Wednesday, May 16, 2012
What You Need to Know About ACOs
You may be concerned about what will happen with the Medicaid expansion after June’s expected Supreme Court ruling on the health care reform legislation – or whether insurers will continue to cover individuals with pre-existing conditions. But, you don’t need to worry about ACOs. They are coming your way – in Medicare, in Medicaid, and in commercial insurance.
Even though the definition is a bit amorphous there has been widening adoption at the government level – The Centers for Medicare and Medicaid Services (CMS) Innovation Center announced the list of 32 Pioneer ACOs that will test several new payment models (see
Selected Participants in the Pioneer ACO Model premium members) and an initial 27 ACOs that have agreed to be responsible for the quality of care Medicare patients receive have been selected for the Medicare Shared Savings Program (see
CMS Releases Final ACO Regulations for Medicare Shared Savings Program premium members). In addition, other ACOs are operating (see
164 ACOs Already Operating premium members). The ACOs are roughly defined as a local health care organization (which may include primary care physicians, specialists and hospitals) that is accountable for 100 percent of the expenditures and care of a defined population of patient.

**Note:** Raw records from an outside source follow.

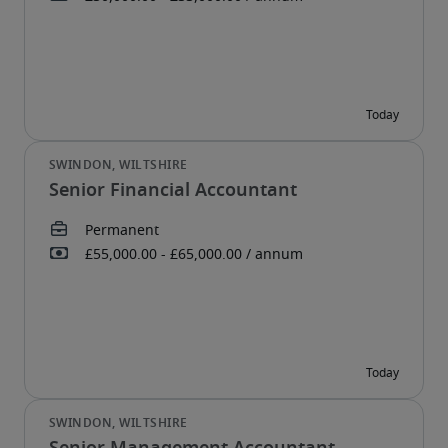
Senior Financial Accountant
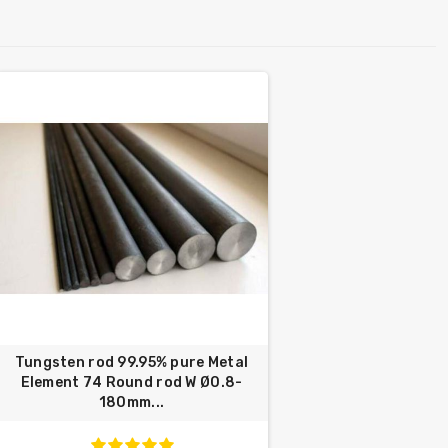
Tungsten rod 99.95% pure Metal
Element 74 Round rod W Ø0.8-
180mm...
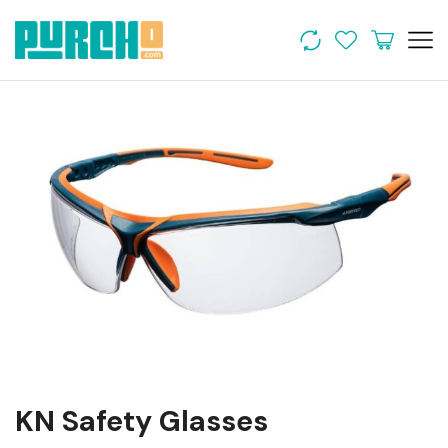
KN Safety Glasses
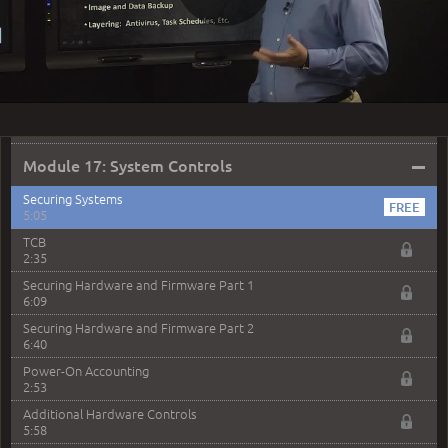
Play
Attacking Applications Part 2
7:40
MODULE 16: LAUNCH QUIZ
Question 53: Which of the following mechanisms do
Video
not specifically block system access?
2:05
–
Module 17: System Controls
Securing Systems
5:05
TCB
2:35
Securing Hardware and Firmware Part 1
6:09
Securing Hardware and Firmware Part 2
6:40
Power-On Accounting
2:53
Additional Hardware Controls
5:58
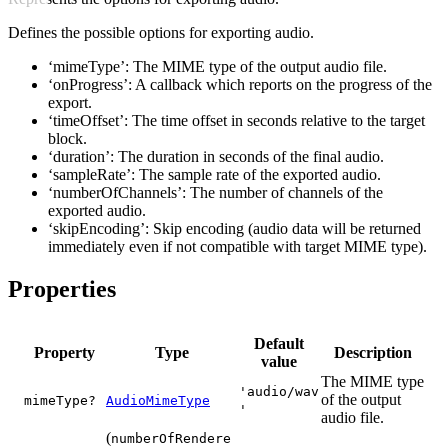
Defines the possible options for exporting audio.
‘mimeType’: The MIME type of the output audio file.
‘onProgress’: A callback which reports on the progress of the
export.
‘timeOffset’: The time offset in seconds relative to the target
block.
‘duration’: The duration in seconds of the final audio.
‘sampleRate’: The sample rate of the exported audio.
‘numberOfChannels’: The number of channels of the
exported audio.
‘skipEncoding’: Skip encoding (audio data will be returned
immediately even if not compatible with target MIME type).
Properties
Default
Property
Type
Description
value
The MIME type
'audio/wav
of the output
mimeType?
AudioMimeType
'
audio file.
(
numberOfRendere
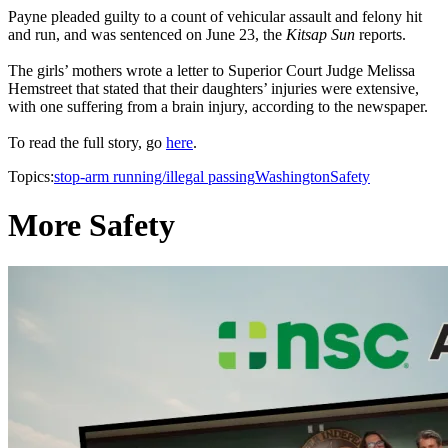
Payne pleaded guilty to a count of vehicular assault and felony hit
and run, and was sentenced on June 23, the
Kitsap Sun
reports.
The girls’ mothers wrote a letter to Superior Court Judge Melissa
Hemstreet that stated that their daughters’ injuries were extensive,
with one suffering from a brain injury, according to the newspaper.
To read the full story, go
here
.
Topics:
stop-arm running/illegal passing
Washington
Safety
More Safety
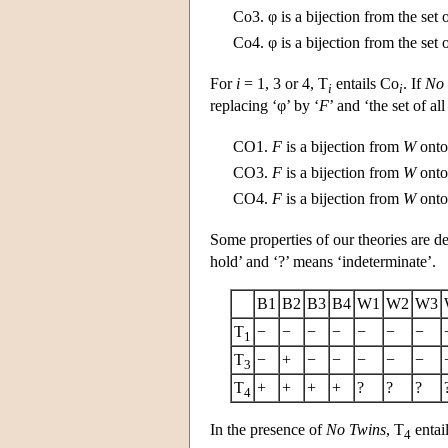
Co3.
φ is a bijection from the set 
Co4.
φ is a bijection from the set 
For
i
= 1, 3 or 4, T
entails Co
. If
No 
i
i
replacing ‘φ’ by ‘
F
’ and ‘the set of all
CO1.
F
is a bijection from
W
onto 
CO3.
F
is a bijection from
W
onto 
CO4.
F
is a bijection from
W
onto 
Some properties of our theories are de
hold’ and ‘?’ means ‘indeterminate’.
B1
B2
B3
B4
W1
W2
W3
T
−
−
−
−
−
−
−
1
T
−
+
−
−
−
−
−
3
T
+
+
+
+
?
?
?
4
In the presence of
No Twins
, T
entail
4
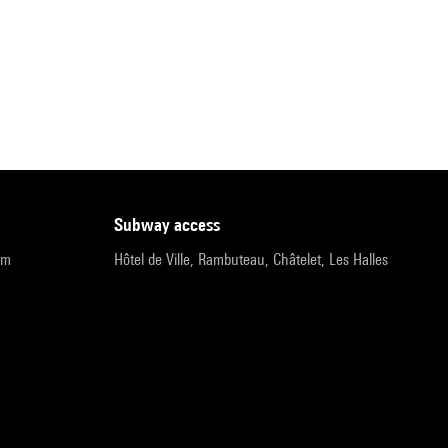
subway access
pm
Hôtel de Ville, Rambuteau, Châtelet, Les Halles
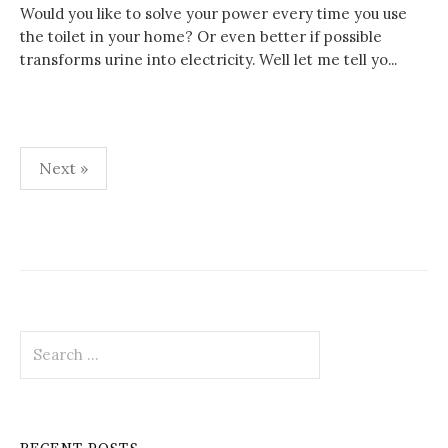
Would you like to solve your power every time you use
the toilet in your home? Or even better if possible
transforms urine into electricity. Well let me tell yo...
Posts
Next »
pagination
Search
for:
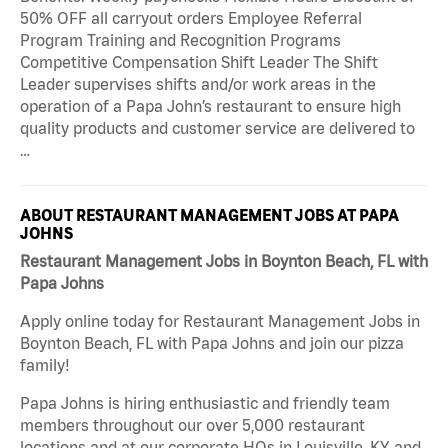
50% OFF all carryout orders Employee Referral
Program Training and Recognition Programs
Competitive Compensation Shift Leader The Shift
Leader supervises shifts and/or work areas in the
operation of a Papa John’s restaurant to ensure high
quality products and customer service are delivered to
…
ABOUT RESTAURANT MANAGEMENT JOBS AT PAPA
JOHNS
Restaurant Management Jobs in Boynton Beach, FL with
Papa Johns
Apply online today for Restaurant Management Jobs in
Boynton Beach, FL with Papa Johns and join our pizza
family!
Papa Johns is hiring enthusiastic and friendly team
members throughout our over 5,000 restaurant
locations and at our corporate HQs in Louisville, KY, and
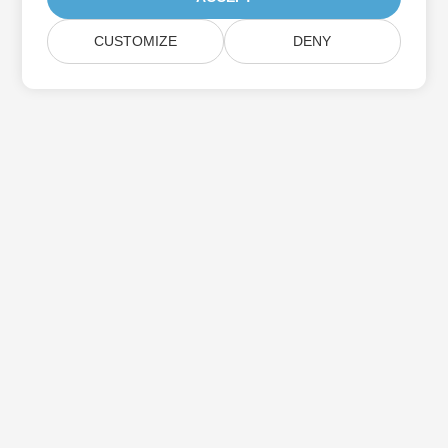
CUSTOMIZE
DENY
Subscribe to Aspose Product Updates
Get monthly newsletters & offers directly delivered to your
mailbox.
Submit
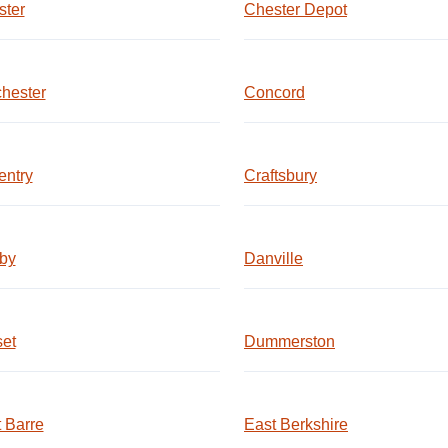
ster
Chester Depot
hester
Concord
entry
Craftsbury
by
Danville
et
Dummerston
 Barre
East Berkshire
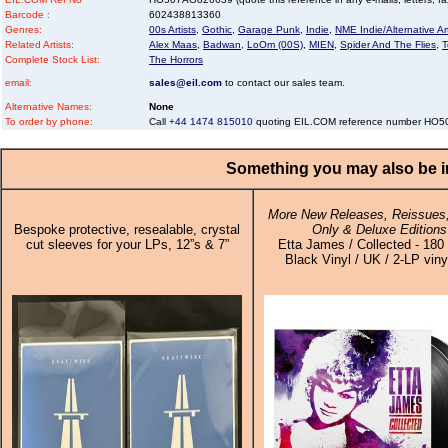
Barcode :
602438813360
Genres:
00s Artists
,
Gothic
,
Garage Punk
,
Indie
,
NME Indie/Alternative Art
Related Artists:
Alex Maas
,
Badwan
,
LoOm (00S)
,
MIEN
,
Spider And The Flies
,
T
Complete Stock List:
The Horrors
email:
sales@eil.com
to contact our sales team.
Alternative Names:
None
To order by phone:
Call
+44 1474 815010
quoting EIL.COM reference number HO
Something you may also be in
More New Releases, Reissues,
Bespoke protective, resealable, crystal
Only & Deluxe Editions
cut sleeves for your LPs, 12”s & 7”
Etta James / Collected - 18
Black Vinyl / UK / 2-LP viny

The big confusion is where ACOs fit with all the other new service delivery system models that are emerging. A few basic ACO constructs that you should keep in mind:
ACOs can exist within health insurance or managed care plans – or compete directly with them.
ACOs can use primary care medical homes as a construct for managing consumer care – or not.
ACOs can use the health home construct or intensive disease state management programs to serve the needs of beneficiary with chronic diseases – or not.
Currently, federal officials estimate that the 32 Pioneer ACOs – which are to be rewarded or penalized based on its actual performance relative to the projected benchmarks—will manage care for 860,000 Medicare patients to the tune of $1.1 billion in savings over the next five years. And the Medicare Shared Savings Program via ACOs is expected to save the federal government up to $940 million over four years through physician and health care system financial incentives coordinated Medicare beneficiary care. There are a number payment models currently planned for the Pioneer ACO model (see
Beyond FFS: Like It Or Not, Performance-Based Reimbursement Is Your Future all members) – models ranging from small amounts of penalties/bonuses to models that switch to full-risk capitation in 24 months.
What should you keep in mind about ACOs as you’re planning your future strategy?
The managers of ACOs will be as concerned about (and aggressive at managing) the costs of care as traditional insurers, including the management of specialist services and support services
ACOs are being developed for both private and public payers and most are based on enhanced primary care model for care coordination.
ACOs will likely consider the options to deliver as much case management and specialist services within their own system as they can.
You need to know the likely future ACOs in your geographic market – and understand how they will be organized in order to create market positioning and service lines that work.
While ACOs have been presented as this "kindler and gentler" alternative to health insurance companies, I think that perception will be tested in practice. What I do know is that most ACOs will have very different models for providing specialist services (such as services for mental illnesses, addictions, autism, dementias) of all types – and that has big strategic implications for the health and human service field.